Differentiation theory describes the way in which we make sense of information; we could nuance this further and draw distinctions between "information", "data", "knowledge", etc. but the point is perhaps best illustrated by something like a magic-eye puzzle, where you cross your eyes and see a 3d sailboat. Some people, who know how to look for the sailboat, can see it; others cannot. The procedure for picking the "sailboat" information out of the apparent mess of colors and shapes is approximately what differentiation theory describes.
An example that includes intermodal perceptions might be a party, classroom or other crowded environment with many people talking. At first, the room is merely a jumble of sounds; we might be able to perceive the occasional single word spoken emphatically, or an outburst, or a speaker with a distinct voice or inflections. We might also get an idea of the language being spoken even if we can't clearly distinguish it. The differentiation process would begin by choosing a method of isolating information; one might choose to take an intermodal path, and look at a speaker. This would allow the use of lip-reading or interpretation of body language to coincide with the isolation of the sounds made by that particular speaker. On the other hand, one might close their eyes, restricting focus to fewer fields of input, and thereby allowing them to better concentrate on isolating the information presented in speech.

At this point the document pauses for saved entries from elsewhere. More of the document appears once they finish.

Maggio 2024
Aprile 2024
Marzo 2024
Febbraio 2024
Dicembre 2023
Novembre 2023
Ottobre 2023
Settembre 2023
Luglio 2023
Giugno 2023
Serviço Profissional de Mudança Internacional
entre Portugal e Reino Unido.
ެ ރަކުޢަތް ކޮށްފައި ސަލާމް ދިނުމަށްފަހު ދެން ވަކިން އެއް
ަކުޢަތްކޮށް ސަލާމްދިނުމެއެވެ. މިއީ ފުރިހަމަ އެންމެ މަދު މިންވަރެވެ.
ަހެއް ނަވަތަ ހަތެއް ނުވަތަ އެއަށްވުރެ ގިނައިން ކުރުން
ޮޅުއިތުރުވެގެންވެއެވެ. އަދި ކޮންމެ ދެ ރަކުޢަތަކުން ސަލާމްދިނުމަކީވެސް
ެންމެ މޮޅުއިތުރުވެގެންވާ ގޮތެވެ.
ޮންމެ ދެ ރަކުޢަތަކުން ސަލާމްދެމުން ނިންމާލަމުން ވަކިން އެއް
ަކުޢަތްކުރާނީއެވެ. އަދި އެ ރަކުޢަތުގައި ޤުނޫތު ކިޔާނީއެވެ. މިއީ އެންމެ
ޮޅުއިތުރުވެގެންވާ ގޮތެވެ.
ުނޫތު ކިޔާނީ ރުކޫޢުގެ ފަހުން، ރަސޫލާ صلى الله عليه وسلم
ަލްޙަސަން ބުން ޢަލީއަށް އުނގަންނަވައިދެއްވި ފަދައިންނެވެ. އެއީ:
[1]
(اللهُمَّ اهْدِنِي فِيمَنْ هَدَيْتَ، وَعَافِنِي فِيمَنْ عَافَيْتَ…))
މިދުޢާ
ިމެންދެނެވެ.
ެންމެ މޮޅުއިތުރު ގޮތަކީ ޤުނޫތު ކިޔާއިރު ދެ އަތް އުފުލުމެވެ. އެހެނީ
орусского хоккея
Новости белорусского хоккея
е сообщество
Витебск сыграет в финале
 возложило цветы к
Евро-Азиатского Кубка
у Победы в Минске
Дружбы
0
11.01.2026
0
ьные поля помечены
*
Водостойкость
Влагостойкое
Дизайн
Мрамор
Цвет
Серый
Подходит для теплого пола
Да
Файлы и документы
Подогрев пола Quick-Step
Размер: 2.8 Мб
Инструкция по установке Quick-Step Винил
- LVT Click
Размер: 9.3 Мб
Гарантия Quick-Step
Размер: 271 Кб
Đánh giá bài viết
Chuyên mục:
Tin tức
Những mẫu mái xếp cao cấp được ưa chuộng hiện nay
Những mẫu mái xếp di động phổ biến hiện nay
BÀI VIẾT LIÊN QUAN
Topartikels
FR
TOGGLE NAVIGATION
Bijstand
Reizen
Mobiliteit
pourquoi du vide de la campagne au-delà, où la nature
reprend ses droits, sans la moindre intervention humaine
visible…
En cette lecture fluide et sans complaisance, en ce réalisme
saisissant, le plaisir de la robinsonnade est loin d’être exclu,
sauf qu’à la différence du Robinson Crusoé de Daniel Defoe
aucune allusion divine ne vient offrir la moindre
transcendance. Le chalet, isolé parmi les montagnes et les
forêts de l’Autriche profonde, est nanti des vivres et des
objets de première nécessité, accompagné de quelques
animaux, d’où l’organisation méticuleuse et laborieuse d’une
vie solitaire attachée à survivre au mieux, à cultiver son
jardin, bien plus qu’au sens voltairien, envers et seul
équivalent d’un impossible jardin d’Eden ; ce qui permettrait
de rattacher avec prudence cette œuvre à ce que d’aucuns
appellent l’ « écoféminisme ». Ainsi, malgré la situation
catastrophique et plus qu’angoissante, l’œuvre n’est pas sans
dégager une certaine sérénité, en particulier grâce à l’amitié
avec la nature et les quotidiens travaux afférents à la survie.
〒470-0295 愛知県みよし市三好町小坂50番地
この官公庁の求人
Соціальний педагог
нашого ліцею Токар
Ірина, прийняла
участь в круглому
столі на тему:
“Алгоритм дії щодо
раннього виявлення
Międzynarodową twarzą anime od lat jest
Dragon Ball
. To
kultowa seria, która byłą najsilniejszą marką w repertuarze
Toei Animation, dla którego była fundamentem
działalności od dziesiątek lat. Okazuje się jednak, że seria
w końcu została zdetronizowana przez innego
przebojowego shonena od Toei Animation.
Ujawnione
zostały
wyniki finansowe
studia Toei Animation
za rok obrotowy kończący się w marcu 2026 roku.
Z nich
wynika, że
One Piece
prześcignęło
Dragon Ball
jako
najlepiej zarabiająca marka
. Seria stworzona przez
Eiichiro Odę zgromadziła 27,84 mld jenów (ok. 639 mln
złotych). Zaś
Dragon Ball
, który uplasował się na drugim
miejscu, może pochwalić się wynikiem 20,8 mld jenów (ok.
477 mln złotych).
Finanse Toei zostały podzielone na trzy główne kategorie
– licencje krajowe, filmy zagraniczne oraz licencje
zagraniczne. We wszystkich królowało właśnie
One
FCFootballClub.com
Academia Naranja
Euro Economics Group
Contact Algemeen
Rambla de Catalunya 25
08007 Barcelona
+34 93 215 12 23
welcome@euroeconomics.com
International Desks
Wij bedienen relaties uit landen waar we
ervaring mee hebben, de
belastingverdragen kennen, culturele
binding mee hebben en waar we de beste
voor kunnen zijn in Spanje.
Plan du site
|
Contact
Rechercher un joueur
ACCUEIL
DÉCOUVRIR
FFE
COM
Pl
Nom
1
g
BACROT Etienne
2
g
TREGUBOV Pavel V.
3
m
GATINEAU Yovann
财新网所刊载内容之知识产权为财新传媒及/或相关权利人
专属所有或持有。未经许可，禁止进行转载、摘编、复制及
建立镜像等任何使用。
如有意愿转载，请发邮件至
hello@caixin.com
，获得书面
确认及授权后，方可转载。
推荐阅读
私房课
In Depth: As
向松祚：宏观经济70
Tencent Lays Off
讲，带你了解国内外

Something more specific to hearing might involve listening to a recording of a speaker in a foreign, but familiar language (such as German or Spanish) where inflections typically carry the same meaning. The listener, if asked to guess what the speaker is saying, will differentiate familiar information from unfamiliar; for example, they will not know, or even be able to guess, what words like "krankenwagen" or "gallinero" mean, but they will probably be able to guess the mood of the speaker, or the context the speech was delivered in. They can probably determine the speaker's gender, age, and fluency as well. With a sufficiently long sample, they may also be able to determine if the language contains new sounds, recognize common words, and identify root words or cross-language cognates. Thus, despite not actually knowing the language or the information directly communicated by the literal meaning of the words themselves, the listener can still acquire information.